Roma – Sarebbero più di 100mila i posti di lavoro che in Italia avrebbero potuto essere occupati da professionalità specializzate nel settore dell’Information and Communication Technology. Lo ha spiegato in una intervista a “La Stampa” Umberto Paolucci, presidente di Microsoft Italia e vicepresidente di Microsoft Corporation.
Secondo Paolucci l’assenza di una formazione ICT adeguata e diffusa e la conseguente mancanza di sufficienti professionalità in questi anni si è tradotta in una importante occasione mancata. Ma non è solo la formazione il problema. Le piccole e medie imprese italiane, infatti, investirebbero troppo poco nelle nuove tecnologie.
“Nel 2000 – spiega Paolucci – l’investimento in questo settore è arrivato all’1,87 per cento del PIL mentre i nostri maggiori partner europei, come Francia, Germania e Gran Bretagna sono sopra il 3 per cento del loro PIL e gli Stati Uniti arrivano addirittura al 4,1 per cento”.
In questi anni di sviluppo dell’intero settore in tutto il mondo, un settore che negli USA ora surclassa per importanza e di gran lunga persino quello automobilistico, non si è fatto abbastanza. “Siamo cresciuti – scrive Paolucci – perché ancora pochi anni fa eravamo appena sopra l’1 per cento ma nel confronto con i maggiori paesi continuiamo a perdere terreno. Per meglio dire perdono terreno la piccola impresa, la pubblica amministrazione e la scuola”.
Il problema degli investimenti non toccherebbe tanto il settore pubblico, nel quale Paolucci ravvisa una grande volontà di investimento, quanto in quello privato: “Se le piccole aziende continueranno a investire in It la metà di quello che fanno i loro concorrenti in Europa, questo significa che avremo la metà dei computer, la metà dei dipendenti alfabetizzati a livello informatico e via dicendo”.

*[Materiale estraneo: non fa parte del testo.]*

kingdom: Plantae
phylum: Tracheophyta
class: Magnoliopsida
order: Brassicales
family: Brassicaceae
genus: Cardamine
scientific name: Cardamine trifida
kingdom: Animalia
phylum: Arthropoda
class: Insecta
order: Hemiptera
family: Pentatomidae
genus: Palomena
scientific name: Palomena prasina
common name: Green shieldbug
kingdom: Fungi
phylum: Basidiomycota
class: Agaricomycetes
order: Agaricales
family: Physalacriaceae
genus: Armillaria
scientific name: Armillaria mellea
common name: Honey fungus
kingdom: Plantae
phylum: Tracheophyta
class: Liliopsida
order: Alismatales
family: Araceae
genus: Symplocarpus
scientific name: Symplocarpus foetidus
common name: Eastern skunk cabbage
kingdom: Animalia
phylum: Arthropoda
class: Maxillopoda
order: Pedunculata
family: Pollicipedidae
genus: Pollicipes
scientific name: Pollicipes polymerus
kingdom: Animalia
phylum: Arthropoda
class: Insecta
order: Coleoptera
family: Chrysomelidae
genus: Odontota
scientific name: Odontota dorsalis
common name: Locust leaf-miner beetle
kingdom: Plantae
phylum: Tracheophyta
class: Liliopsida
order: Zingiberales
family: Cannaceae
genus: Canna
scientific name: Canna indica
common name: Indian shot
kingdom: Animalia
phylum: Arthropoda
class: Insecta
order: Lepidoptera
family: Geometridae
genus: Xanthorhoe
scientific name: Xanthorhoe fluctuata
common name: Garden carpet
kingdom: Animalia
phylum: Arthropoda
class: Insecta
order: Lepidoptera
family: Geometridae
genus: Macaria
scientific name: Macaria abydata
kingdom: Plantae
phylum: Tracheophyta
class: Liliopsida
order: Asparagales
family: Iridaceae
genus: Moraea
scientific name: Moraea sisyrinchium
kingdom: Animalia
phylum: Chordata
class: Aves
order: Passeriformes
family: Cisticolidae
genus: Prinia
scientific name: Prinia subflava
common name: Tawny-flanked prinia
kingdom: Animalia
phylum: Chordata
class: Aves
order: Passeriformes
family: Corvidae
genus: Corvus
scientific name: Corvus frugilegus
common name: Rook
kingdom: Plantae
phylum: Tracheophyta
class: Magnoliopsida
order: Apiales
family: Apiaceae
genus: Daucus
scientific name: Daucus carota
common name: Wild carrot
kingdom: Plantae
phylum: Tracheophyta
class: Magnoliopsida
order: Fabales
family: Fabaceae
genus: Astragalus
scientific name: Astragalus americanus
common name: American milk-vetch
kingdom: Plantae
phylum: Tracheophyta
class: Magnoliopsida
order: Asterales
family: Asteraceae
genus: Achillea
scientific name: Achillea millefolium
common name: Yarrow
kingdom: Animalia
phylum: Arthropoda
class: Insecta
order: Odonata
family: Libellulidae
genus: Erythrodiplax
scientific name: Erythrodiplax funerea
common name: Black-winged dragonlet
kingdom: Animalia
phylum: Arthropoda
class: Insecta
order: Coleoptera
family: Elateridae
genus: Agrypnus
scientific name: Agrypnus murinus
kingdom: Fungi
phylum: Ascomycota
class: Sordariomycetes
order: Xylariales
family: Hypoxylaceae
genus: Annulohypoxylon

Secondo Paolucci l’ICT italiano nel 2000 avrebbe potuto assorbire 90mila nuove figure professionali che però sono mancate al mercato. Nel 2001 sono 125mila le figure professionali “che mancano all’appello, cioè il 10 per cento di quelle impiegate oggi. Vuol dire soprattutto che le piccole aziende, ancora una volta loro, non hanno i riferimenti che servono per utilizzare le nuove tecnologie di Internet”.